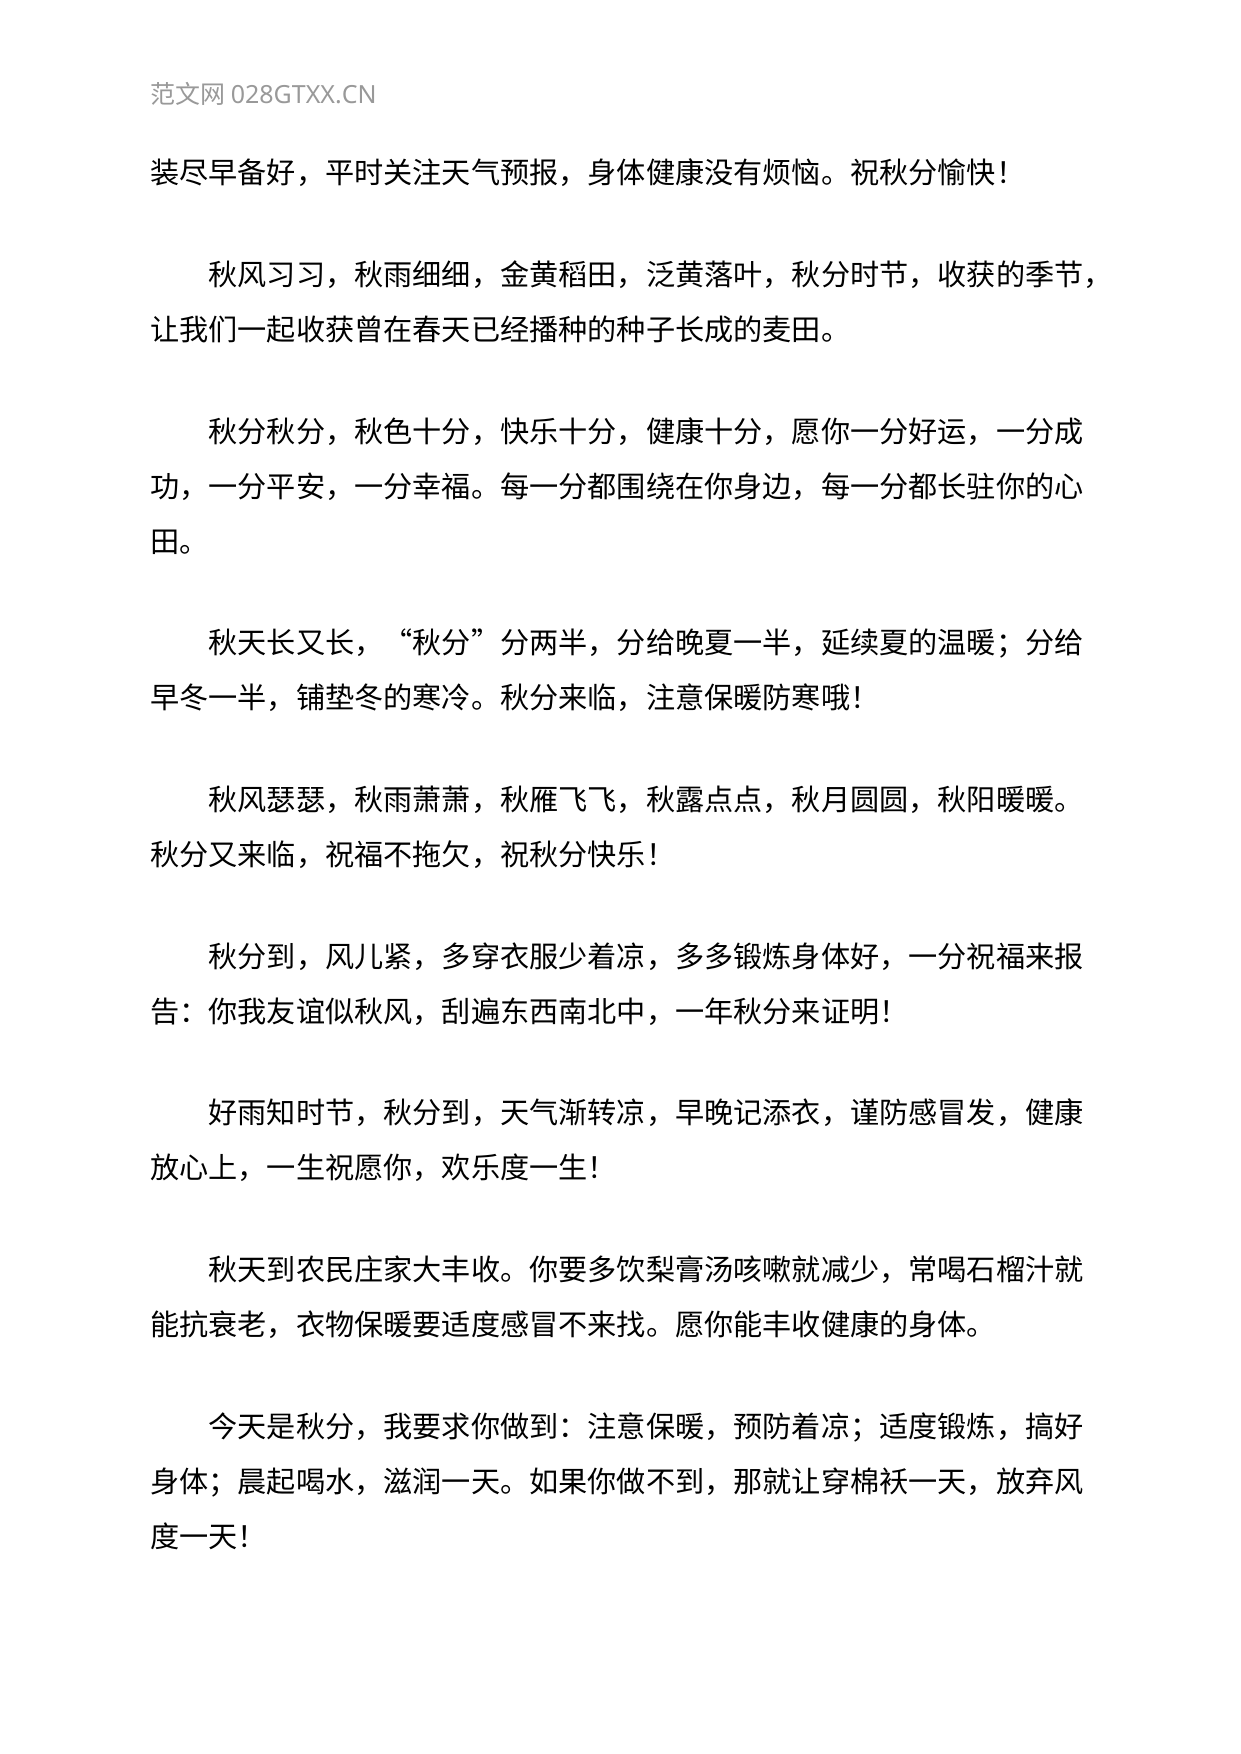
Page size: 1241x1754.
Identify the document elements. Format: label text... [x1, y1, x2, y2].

text 秋分秋分，秋色十分，快乐十分，健康十分，愿你一分好运，一分成功，一分平安，一分幸福。每一分都围绕在你身边，每一分都长驻你的心田。 [150, 408, 1090, 561]
text 今天是秋分，我要求你做到：注意保暖，预防着凉；适度锻炼，搞好身体；晨起喝水，滋润一天。如果你做不到，那就让穿棉袄一天，放弃风度一天！ [150, 1403, 1090, 1555]
text 秋天长又长，“秋分”分两半，分给晚夏一半，延续夏的温暖；分给早冬一半，铺垫冬的寒冷。秋分来临，注意保暖防寒哦！ [150, 620, 1090, 717]
text 秋风习习，秋雨细细，金黄稻田，泛黄落叶，秋分时节，收获的季节，让我们一起收获曾在春天已经播种的种子长成的麦田。 [150, 252, 1090, 349]
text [150, 150, 1090, 192]
text 秋风瑟瑟，秋雨萧萧，秋雁飞飞，秋露点点，秋月圆圆，秋阳暖暖。秋分又来临，祝福不拖欠，祝秋分快乐！ [150, 777, 1090, 874]
text 秋天到农民庄家大丰收。你要多饮梨膏汤咳嗽就减少，常喝石榴汁就能抗衰老，衣物保暖要适度感冒不来找。愿你能丰收健康的身体。 [150, 1247, 1090, 1344]
text 好雨知时节，秋分到，天气渐转凉，早晚记添衣，谨防感冒发，健康放心上，一生祝愿你，欢乐度一生！ [150, 1090, 1090, 1187]
text 秋分到，风儿紧，多穿衣服少着凉，多多锻炼身体好，一分祝福来报告：你我友谊似秋风，刮遍东西南北中，一年秋分来证明！ [150, 933, 1090, 1031]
══════
• **EXERCISE**
The expected output is the whole listing, word for word, minus its pictures.

• **EXERCISE RESULT**
Page size: 1241x1754.
Identify the document elements. Format: label text... [x1, y1, x2, y2].

text 秋分秋分，秋色十分，快乐十分，健康十分，愿你一分好运，一分成功，一分平安，一分幸福。每一分都围绕在你身边，每一分都长驻你的心田。 [150, 408, 1090, 561]
text 今天是秋分，我要求你做到：注意保暖，预防着凉；适度锻炼，搞好身体；晨起喝水，滋润一天。如果你做不到，那就让穿棉袄一天，放弃风度一天！ [150, 1403, 1090, 1555]
text 秋天长又长，“秋分”分两半，分给晚夏一半，延续夏的温暖；分给早冬一半，铺垫冬的寒冷。秋分来临，注意保暖防寒哦！ [150, 620, 1090, 717]
text 秋风习习，秋雨细细，金黄稻田，泛黄落叶，秋分时节，收获的季节，让我们一起收获曾在春天已经播种的种子长成的麦田。 [150, 252, 1090, 349]
text [150, 150, 1090, 192]
text 秋风瑟瑟，秋雨萧萧，秋雁飞飞，秋露点点，秋月圆圆，秋阳暖暖。秋分又来临，祝福不拖欠，祝秋分快乐！ [150, 777, 1090, 874]
text 秋天到农民庄家大丰收。你要多饮梨膏汤咳嗽就减少，常喝石榴汁就能抗衰老，衣物保暖要适度感冒不来找。愿你能丰收健康的身体。 [150, 1247, 1090, 1344]
text 好雨知时节，秋分到，天气渐转凉，早晚记添衣，谨防感冒发，健康放心上，一生祝愿你，欢乐度一生！ [150, 1090, 1090, 1187]
text 秋分到，风儿紧，多穿衣服少着凉，多多锻炼身体好，一分祝福来报告：你我友谊似秋风，刮遍东西南北中，一年秋分来证明！ [150, 933, 1090, 1031]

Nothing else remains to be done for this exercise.